◆ **Excerpt**
↓↓↓

If I was going to recommend this to anyone, I'd have to mention three things first. One, I started taking acid at 14, up until then have I ever experienced anything so gorgeous and pretty. Since then I've tripped thousands of times, but spent a long time without psychedelics, like at least 10-15 years. Two, in my opinion the acid must be very clean, meaning all visuals and none of that horrible body/anxiety/stressful feeling. And three, and I think this is most important: You must be in a certain state of mind. In my opinion (and I just learned this) the ONLY way to get to this state I speak of is by doing something athletic. I even start taking it before the gym, but as always I start small, 55ug then another 55 about halfway through. I'll walk home and that's when the big doses commence.

I've always had a better time starting small, taking another hit every 30 minutes, then I'll start taking another 3, 5, 4, etc until I reach 20-25 hits or so. It's these higher doses I'd recommend if a person wants a true ground-breaking experience but like I said I am very psychedelic-minded. I've taken ridiculous amounts of all kinds of substances. But leave it to clean LSD to show me how beautiful the world is (or at least the cosmos).

↑↑↑

◆ **Given data**
↓↓↓

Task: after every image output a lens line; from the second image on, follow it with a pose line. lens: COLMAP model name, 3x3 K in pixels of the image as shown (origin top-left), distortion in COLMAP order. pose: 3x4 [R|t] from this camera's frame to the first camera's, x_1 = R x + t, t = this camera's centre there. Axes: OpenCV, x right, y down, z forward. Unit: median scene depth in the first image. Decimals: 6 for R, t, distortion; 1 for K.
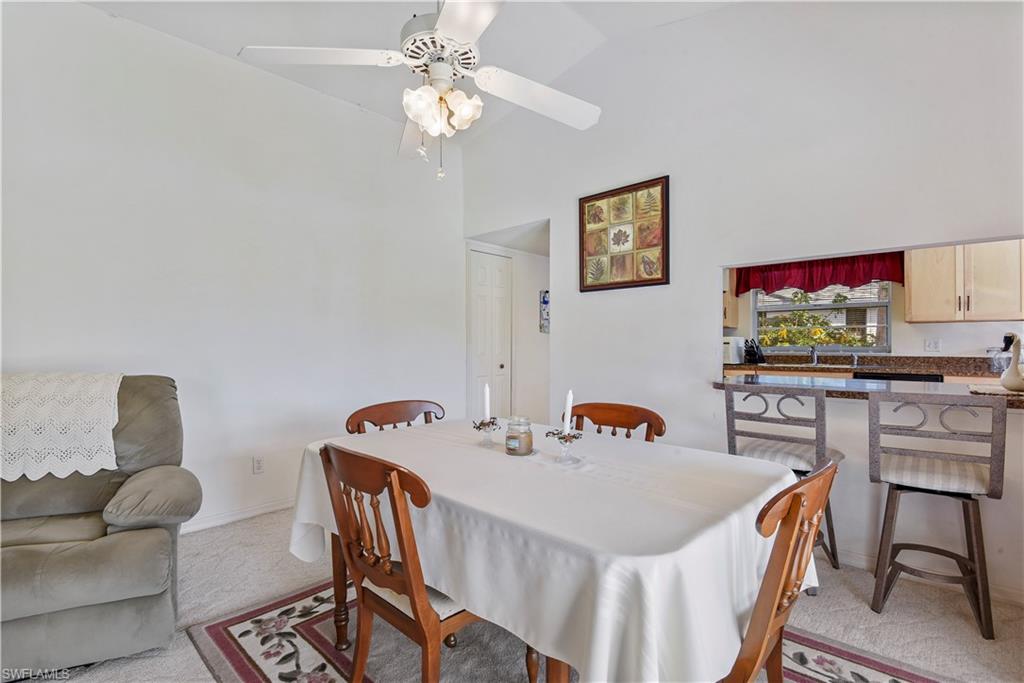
lens RADIAL K [[483.6, 0, 511.8], [0, 483.6, 343.0], [0, 0, 1]] dist [0.000775, -0.022205]
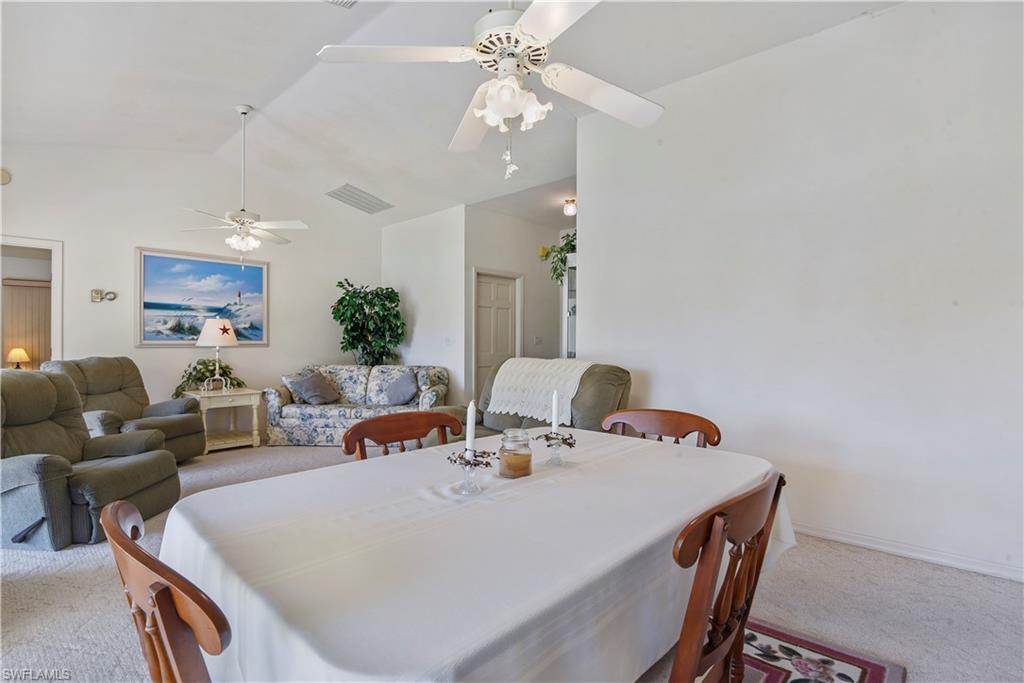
lens RADIAL K [[483.6, 0, 511.8], [0, 483.6, 343.0], [0, 0, 1]] dist [0.000775, -0.022205]
pose [[0.005840, 0.004384, -0.999973, 0.648068], [-0.003311, 0.999985, 0.004364, -0.000520], [0.999977, 0.003285, 0.005854, 0.771991]]
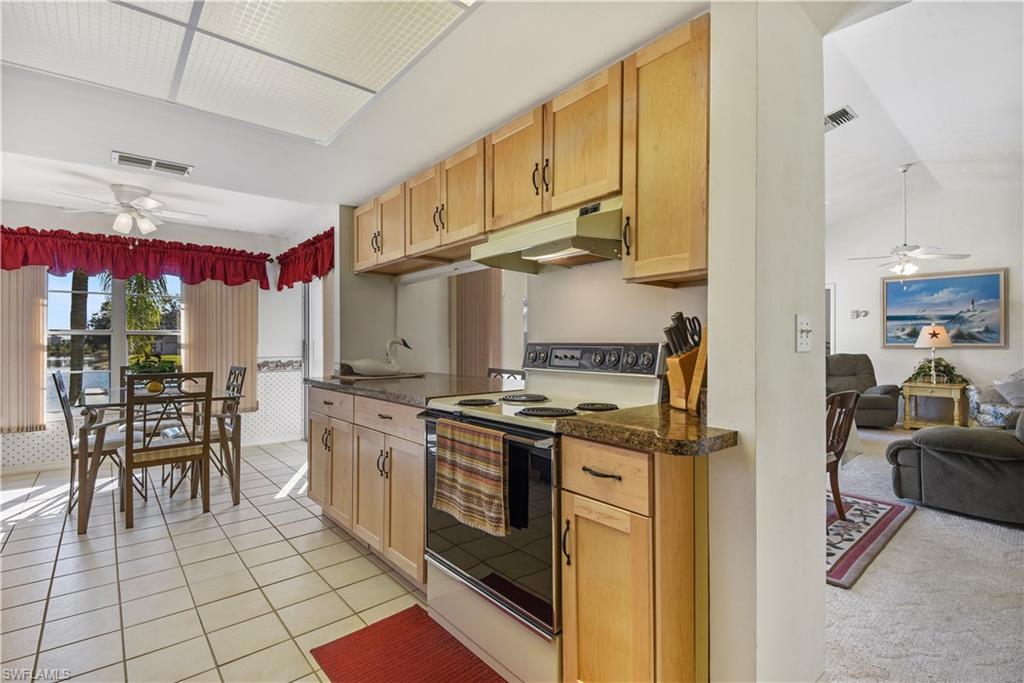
lens RADIAL K [[473.3, 0, 507.3], [0, 473.3, 341.7], [0, 0, 1]] dist [0.000733, -0.012783]
pose [[-0.993126, 0.001870, 0.117032, 0.512547], [0.001701, 0.999997, -0.001542, -0.006247], [-0.117034, -0.001332, -0.993127, 2.447800]]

↑↑↑

◆ **Task item**
Supply the next passage of the account of LSD use, picking up after its final sentence. The items are a separate body of material and have no connection to the account of LSD use.

◆ **Result**
I remember at one point I cried real hard, I honestly forgot beauty even existed. The acid asked me where I've been all these years. Part of the crying was like, being reunited with possibly the best friend I've ever had, and we hugged. And I told him I know I'm sorry, and he said its ok, now lay back, I'm gonna show you exactly what true beauty is. And it did. I remember thinking, "if this is a sneak peak into a possible eternal afterlife, I would be ok with an eternity of this.

I honestly don't know if these experiences help a person in any way. What I do know is, it showed me beauty and it makes me laugh. I can laugh for hours and some say laughter is the best medicine. I can say the same about weed, but it doesn't make me laugh like that, not that damn much. And honestly maybe it is irresponsible to recommend such a thing, but it's almost an experience worth living for, something to look forward to. I now keep a sheet at all times, when I run low I get another one. In about a week I'll be visiting The Aquarium for the first time, and I'll start my first dose about when I walk into the door. Something to look forward to. I also love sharing it with people. Pretty soon I'm gonna have to plan something really fun, it's been a while.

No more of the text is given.